● PASSAGE PROVIDED
····················

1

example Datafrmae:

col1 = {"a" : [1, np.nan, np.nan, np.nan, 2, 3, 4 , np.nan, np.nan, np.nan, np.nan, np.nan, np.nan,]}
df = pd.DataFrame(data=col1)
  1. to find the largest group of consecutive NaN values from the dataframe.
  2. To return the first and last index from the group

in this example the output would be: (7, 12)

mika
  • 173
  • 2
  • 16

3 Answers3

2

Use groupby on null values to get the "streaks" of consecutive null/non-null values:

streaks = df["a"].isnull().groupby(df["a"].isnull().ne(df["a"].isnull().shift()).cumsum()).transform(sum)
indices = df[streaks==streaks.max()].index

>>> indices[0], indices[-1]
(7, 12)
not_speshal
  • 22,093
  • 2
  • 15
  • 30
0

What about:

# Fill NAN with some dummy value.
df.a = df.a.fillna(-999)
# Check if value is equal to last value, and add a value each time group changes:
df['groups'] = (df.a != df.a.shift()).cumsum()
# Count the size of each group and select the biggest:
biggest_group = df.groupby('groups').size().max()
# Query that group and fetch first and last index:
min_index, *_, max_index = df[df['groups'] == biggest_group].index
hirolau
  • 13,451
  • 8
  • 35
  • 47
0

We can filter the dataframe for NaN values and use the resulting index as the numerical sequence for this answer (slightly adapted): identify groups of continuous numbers in a list.

Example:

from itertools import groupby
from operator import itemgetter

ranges = {}
for k, g in groupby(enumerate(df.loc[df['a'].isna()].index), lambda x: x[0] - x[1]):
    seq = tuple(map(itemgetter(1), g))
    ranges[seq] = len(seq)
print(ranges)

Output:

{(1, 2, 3): 3, (7, 8, 9, 10, 11, 12): 6}

The resulting ranges dictionary has a tuple of indices where the NaN values appeared in df as keys, and the length of each consecutive range as values.

jfaccioni
  • 7,099
  • 1
  • 9
  • 25

····················

● RAW DATA

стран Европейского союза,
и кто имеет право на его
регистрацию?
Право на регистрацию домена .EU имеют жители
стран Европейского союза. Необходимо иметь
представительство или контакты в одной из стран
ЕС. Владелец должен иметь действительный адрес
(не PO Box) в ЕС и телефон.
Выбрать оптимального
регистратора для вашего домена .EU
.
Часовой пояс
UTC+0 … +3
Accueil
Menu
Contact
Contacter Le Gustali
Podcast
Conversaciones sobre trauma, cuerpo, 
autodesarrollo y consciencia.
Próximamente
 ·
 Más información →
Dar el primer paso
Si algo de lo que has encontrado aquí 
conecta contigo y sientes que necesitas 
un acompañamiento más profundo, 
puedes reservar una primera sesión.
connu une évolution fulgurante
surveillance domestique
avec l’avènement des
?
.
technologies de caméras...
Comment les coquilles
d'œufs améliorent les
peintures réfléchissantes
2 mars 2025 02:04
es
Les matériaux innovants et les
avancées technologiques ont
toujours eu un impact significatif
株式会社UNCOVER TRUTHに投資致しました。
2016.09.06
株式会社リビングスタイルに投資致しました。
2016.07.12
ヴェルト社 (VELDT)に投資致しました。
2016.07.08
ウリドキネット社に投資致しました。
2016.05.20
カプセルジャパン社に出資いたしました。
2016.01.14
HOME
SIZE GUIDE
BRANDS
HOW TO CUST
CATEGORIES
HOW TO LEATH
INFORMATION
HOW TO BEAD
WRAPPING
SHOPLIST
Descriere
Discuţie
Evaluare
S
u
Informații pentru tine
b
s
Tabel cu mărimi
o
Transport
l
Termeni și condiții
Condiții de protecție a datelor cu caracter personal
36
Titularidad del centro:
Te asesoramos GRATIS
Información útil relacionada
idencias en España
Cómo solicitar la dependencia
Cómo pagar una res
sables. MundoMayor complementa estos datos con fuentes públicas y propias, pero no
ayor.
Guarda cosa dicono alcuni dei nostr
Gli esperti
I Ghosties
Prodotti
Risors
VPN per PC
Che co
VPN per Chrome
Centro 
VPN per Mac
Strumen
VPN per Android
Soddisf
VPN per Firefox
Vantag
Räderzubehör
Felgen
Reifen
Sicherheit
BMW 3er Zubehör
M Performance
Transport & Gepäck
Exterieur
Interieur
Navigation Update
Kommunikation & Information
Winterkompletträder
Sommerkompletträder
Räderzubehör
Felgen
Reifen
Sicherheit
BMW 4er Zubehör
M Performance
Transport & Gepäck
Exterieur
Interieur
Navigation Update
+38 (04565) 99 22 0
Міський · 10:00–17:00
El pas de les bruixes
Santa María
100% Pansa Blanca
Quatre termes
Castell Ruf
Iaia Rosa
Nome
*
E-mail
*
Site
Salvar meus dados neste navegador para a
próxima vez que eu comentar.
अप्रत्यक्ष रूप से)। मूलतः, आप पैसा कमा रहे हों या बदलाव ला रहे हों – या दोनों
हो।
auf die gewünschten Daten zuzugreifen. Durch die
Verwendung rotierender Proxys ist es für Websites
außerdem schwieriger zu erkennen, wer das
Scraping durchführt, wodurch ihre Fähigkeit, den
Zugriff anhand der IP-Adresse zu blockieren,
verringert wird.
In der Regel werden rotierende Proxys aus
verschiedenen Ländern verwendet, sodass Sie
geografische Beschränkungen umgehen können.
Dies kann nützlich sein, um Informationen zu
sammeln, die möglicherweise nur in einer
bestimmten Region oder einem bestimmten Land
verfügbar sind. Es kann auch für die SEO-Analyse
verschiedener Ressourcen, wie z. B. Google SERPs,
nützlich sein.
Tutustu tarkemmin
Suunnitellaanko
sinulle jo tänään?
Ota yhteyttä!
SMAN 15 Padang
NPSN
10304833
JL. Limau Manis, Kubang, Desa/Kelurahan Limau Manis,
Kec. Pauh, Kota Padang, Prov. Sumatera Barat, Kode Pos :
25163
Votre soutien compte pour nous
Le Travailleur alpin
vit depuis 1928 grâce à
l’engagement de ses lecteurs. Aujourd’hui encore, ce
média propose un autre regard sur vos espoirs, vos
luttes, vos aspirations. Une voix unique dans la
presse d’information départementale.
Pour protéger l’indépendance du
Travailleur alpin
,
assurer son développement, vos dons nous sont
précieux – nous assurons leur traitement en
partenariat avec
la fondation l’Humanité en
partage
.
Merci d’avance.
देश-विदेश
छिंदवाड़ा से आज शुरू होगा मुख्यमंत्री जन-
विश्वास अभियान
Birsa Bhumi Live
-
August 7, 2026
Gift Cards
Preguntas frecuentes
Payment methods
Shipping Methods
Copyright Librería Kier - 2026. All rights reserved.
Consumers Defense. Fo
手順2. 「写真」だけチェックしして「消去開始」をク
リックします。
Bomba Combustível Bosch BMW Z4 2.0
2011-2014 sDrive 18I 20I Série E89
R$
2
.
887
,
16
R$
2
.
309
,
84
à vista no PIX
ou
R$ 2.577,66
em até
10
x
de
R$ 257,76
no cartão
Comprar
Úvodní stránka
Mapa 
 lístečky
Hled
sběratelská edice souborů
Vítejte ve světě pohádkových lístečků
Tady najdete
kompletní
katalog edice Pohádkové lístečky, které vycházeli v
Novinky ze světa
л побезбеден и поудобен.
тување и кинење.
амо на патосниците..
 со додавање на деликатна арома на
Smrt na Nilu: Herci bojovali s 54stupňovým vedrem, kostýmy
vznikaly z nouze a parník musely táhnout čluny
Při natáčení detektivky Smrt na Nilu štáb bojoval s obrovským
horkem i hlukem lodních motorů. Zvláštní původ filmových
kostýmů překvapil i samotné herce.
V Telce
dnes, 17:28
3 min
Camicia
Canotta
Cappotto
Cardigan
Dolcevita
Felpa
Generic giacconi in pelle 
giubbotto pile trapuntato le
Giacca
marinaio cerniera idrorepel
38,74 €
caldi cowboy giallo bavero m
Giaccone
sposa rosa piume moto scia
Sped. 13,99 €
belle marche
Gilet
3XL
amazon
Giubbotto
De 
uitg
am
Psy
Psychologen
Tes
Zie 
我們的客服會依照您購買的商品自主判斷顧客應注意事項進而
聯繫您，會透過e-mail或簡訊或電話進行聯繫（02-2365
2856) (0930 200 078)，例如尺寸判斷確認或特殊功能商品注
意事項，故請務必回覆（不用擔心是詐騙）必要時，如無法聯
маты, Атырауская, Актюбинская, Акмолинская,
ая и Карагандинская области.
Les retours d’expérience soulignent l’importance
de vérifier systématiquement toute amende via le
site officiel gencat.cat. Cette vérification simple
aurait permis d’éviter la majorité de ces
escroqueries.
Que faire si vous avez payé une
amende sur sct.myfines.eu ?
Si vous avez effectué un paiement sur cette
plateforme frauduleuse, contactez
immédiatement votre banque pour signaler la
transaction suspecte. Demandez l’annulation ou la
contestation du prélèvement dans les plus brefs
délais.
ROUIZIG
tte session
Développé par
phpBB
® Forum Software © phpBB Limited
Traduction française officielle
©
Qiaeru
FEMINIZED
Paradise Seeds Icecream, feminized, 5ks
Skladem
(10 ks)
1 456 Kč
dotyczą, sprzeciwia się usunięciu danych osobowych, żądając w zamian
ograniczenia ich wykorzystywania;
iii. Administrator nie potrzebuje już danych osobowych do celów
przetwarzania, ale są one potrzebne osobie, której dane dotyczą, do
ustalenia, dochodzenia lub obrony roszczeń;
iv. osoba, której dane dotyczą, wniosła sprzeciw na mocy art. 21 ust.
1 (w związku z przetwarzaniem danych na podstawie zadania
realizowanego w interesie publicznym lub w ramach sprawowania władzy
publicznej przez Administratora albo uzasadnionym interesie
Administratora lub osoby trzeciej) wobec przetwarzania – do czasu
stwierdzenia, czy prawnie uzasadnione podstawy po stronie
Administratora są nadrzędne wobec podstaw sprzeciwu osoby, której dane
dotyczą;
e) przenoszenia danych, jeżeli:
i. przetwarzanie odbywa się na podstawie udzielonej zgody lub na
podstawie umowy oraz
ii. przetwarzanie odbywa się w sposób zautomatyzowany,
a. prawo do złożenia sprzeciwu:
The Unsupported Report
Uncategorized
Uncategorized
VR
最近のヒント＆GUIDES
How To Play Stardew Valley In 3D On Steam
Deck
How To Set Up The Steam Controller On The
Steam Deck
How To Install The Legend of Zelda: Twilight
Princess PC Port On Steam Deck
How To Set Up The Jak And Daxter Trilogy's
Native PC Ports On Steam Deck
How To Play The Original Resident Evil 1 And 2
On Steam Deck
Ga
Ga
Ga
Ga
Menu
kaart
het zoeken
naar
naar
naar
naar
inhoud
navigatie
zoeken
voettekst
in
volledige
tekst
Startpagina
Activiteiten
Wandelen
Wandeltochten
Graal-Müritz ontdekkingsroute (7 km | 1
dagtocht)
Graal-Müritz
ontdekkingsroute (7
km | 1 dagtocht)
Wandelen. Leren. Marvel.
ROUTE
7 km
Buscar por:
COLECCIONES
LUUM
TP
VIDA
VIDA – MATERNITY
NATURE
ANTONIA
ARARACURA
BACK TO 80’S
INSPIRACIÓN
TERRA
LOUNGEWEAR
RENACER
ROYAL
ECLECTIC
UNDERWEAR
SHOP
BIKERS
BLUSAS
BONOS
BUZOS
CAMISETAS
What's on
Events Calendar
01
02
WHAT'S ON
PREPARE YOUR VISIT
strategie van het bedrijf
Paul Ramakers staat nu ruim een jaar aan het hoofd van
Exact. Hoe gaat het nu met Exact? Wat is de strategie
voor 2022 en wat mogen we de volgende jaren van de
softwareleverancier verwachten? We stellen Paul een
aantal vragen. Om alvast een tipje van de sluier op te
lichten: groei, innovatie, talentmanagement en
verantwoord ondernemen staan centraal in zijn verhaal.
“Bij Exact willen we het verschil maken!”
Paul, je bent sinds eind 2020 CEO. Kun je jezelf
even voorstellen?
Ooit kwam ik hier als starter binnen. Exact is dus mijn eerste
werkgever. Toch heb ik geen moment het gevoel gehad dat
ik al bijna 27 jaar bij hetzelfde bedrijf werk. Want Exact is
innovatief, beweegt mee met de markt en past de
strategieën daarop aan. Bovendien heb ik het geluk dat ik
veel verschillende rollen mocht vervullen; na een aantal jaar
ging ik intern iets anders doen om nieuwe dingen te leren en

····················

● TASK INSTRUCTIONS
A – List every username that appears in the pandas thread about consecutive NaN values.
B – Rewrite the records from their first line through the line that contains "Te asesoramos GRATIS", renaming "Menu" to "Navigation" and leaving all else unchanged.

● SOLUTIONS BELOW
A – mika, not_speshal, hirolau, jfaccioni

B –
стран Европейского союза,
и кто имеет право на его
регистрацию?
Право на регистрацию домена .EU имеют жители
стран Европейского союза. Необходимо иметь
представительство или контакты в одной из стран
ЕС. Владелец должен иметь действительный адрес
(не PO Box) в ЕС и телефон.
Выбрать оптимального
регистратора для вашего домена .EU
.
Часовой пояс
UTC+0 … +3
Accueil
Navigation
Contact
Contacter Le Gustali
Podcast
Conversaciones sobre trauma, cuerpo, 
autodesarrollo y consciencia.
Próximamente
 ·
 Más información →
Dar el primer paso
Si algo de lo que has encontrado aquí 
conecta contigo y sientes que necesitas 
un acompañamiento más profundo, 
puedes reservar una primera sesión.
connu une évolution fulgurante
surveillance domestique
avec l’avènement des
?
.
technologies de caméras...
Comment les coquilles
d'œufs améliorent les
peintures réfléchissantes
2 mars 2025 02:04
es
Les matériaux innovants et les
avancées technologiques ont
toujours eu un impact significatif
株式会社UNCOVER TRUTHに投資致しました。
2016.09.06
株式会社リビングスタイルに投資致しました。
2016.07.12
ヴェルト社 (VELDT)に投資致しました。
2016.07.08
ウリドキネット社に投資致しました。
2016.05.20
カプセルジャパン社に出資いたしました。
2016.01.14
HOME
SIZE GUIDE
BRANDS
HOW TO CUST
CATEGORIES
HOW TO LEATH
INFORMATION
HOW TO BEAD
WRAPPING
SHOPLIST
Descriere
Discuţie
Evaluare
S
u
Informații pentru tine
b
s
Tabel cu mărimi
o
Transport
l
Termeni și condiții
Condiții de protecție a datelor cu caracter personal
36
Titularidad del centro:
Te asesoramos GRATIS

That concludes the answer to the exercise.